Home Depot soon announced plans to construct a single-story 32-foot-tall commercial building of about 108,000 square feet and an outdoor garden center of about 17,000 square feet that would have occupied all of the east side of Bayshore Boulevard between Raymond and Sunnydale avenues. A three-story building formerly containing the Schlage Lock offices at 2201 Bayshore Blvd. at Blanken Avenue on a 1.5-acre surplus parcel was not proposed for inclusion in the aborted Home Depot project. Neither was a 7,000-square-foot parcel at the southeast corner of Bayshore Boulevard and Visitacion Avenue.

In 1999, the Visitacion Valley Planning Alliance, is a group of Visitacion Valley neighbors interested in improving the quality of life in the neighborhood, stated that the then-proposed Home Depot project was "inappropriate in terms of size, single use and traffic impact, to say nothing of forever denying the neighborhood a chance to truly revitalize. Its tax revenues will not create new revenue, but will be taken from existing revenue accrued mostly from smaller businesses in the southeast sector of the City which will be driven out of business."

In surveying Valley residents, they found the neighborhood generally wanted to see the site as a mixed-use development serving retail, a City College extension, a new library, affordable housing, daycare and open space.

Working with architects, transport experts, urban planners and landscape architects from Urban Ecology to create a conceptual design, the Planning Alliance developed an alternative reuse design - a site to link Visitacion Valley and Little Hollywood and create a transit-oriented town center. A community meeting held in October 1999 to present the design was unanimously approved.

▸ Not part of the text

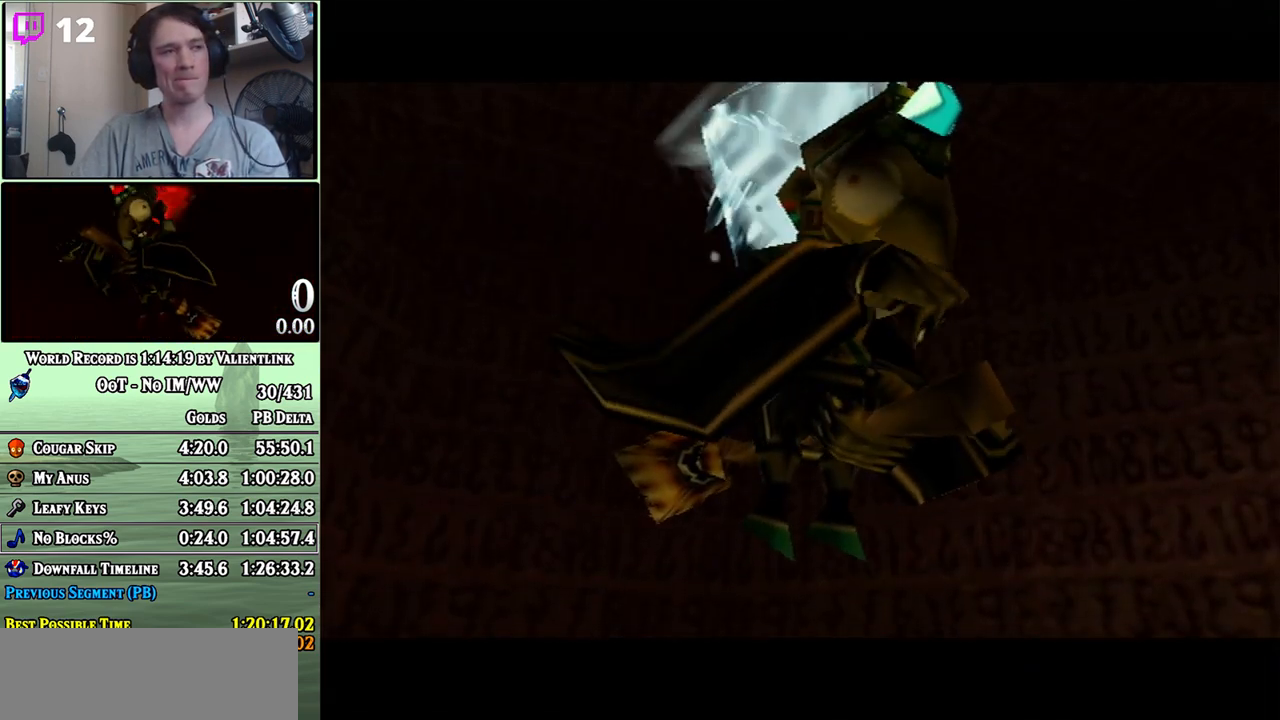
{"buttons": ["A"], "left_stick": "center", "right_stick": "center", "events": [[33, "A", "up"], [83, "A", "down"], [150, "A", "up"], [233, "A", "down"], [267, "A", "up"], [367, "A", "down"], [400, "A", "up"], [500, "A", "down"]]}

A draft Environmental Impact Report (EIR) was compiled in early 2000 by the San Francisco Planning Department to determine effects found to be potentially significant to the surrounding neighborhood during proposed demolition of existing buildings to make room for a proposed Home Depot in Visitacion Valley.

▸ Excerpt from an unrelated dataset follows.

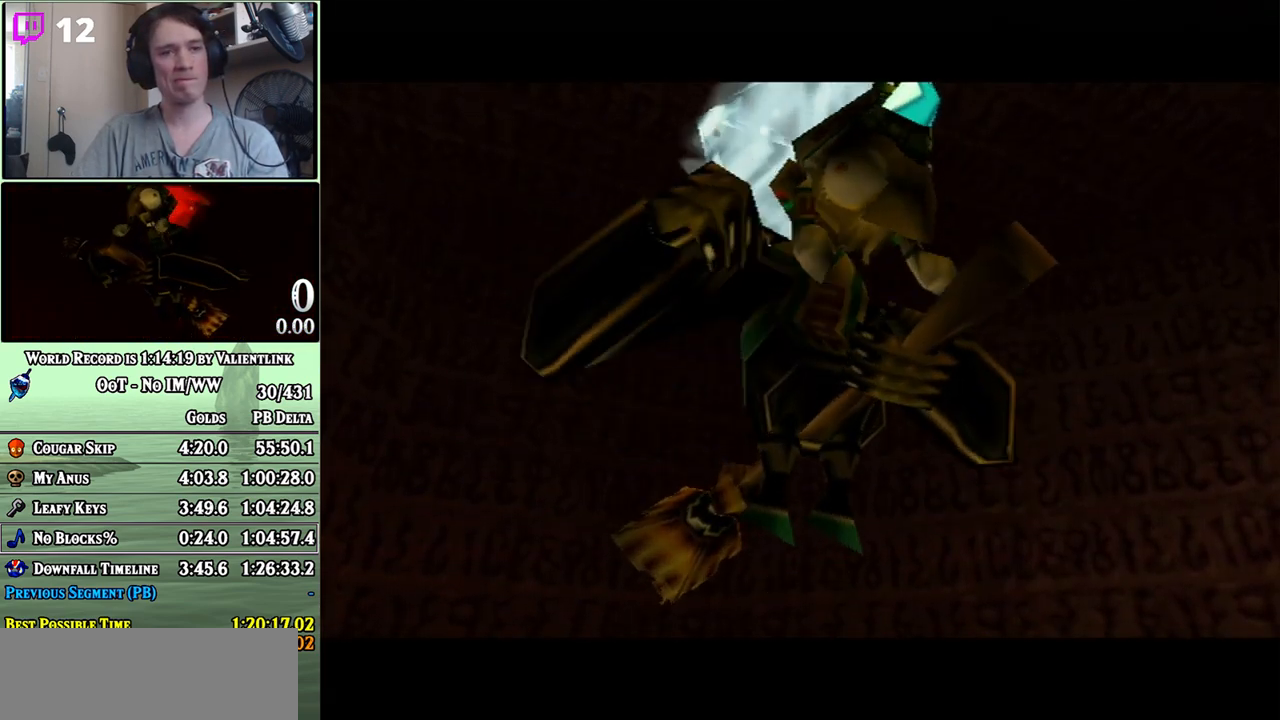
{"buttons": ["A"], "left_stick": "center", "right_stick": "center", "events": [[17, "A", "up"], [117, "A", "down"], [150, "A", "up"], [250, "A", "down"], [300, "A", "up"], [367, "A", "down"], [400, "A", "up"], [483, "A", "down"]]}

Impacts on visual quality, transportation, operational air quality, operational noise and contaminated soils were determined to be potentially significant.

A remedial investigation of the soil and groundwater at the Schlage Lock site in 2001 found both volatile organic compounds and metals as the primary contaminants, according to a detailed report recently issued by the California Department of Toxic Substances Control (DTSC).

According to the report, the purpose of the investigation of soil was to "define the extent and type of contamination in soil, and collect data to support a human health risk assessment and a soil feasibility study consistent with the planned redevelopment of the property."

The program was conducted over a period of eight years and included an analysis of more than 250 soil samples.

The Initial Study of the EIR had a response overwhelmingly in favor of including a Town Center-Transit Village alternative plan for the Schlage Lock site in the EIR process. More than 275 letters were sent from community members to the Planning Department expressing support. In addition there were many letters from local community groups as well as groups outside of the area, including the Sierra Club and San Francisco Tomorrow.

After a number of community meetings, the San Francisco Board of Supervisors passed a zoning control measure on Feb. 26, 2001barring construction for one year of any commercial building larger than 65,000 square feet on the former site of Schlage Lock Company, forcing Home Depot to abort its quest to build its first store in San Francisco.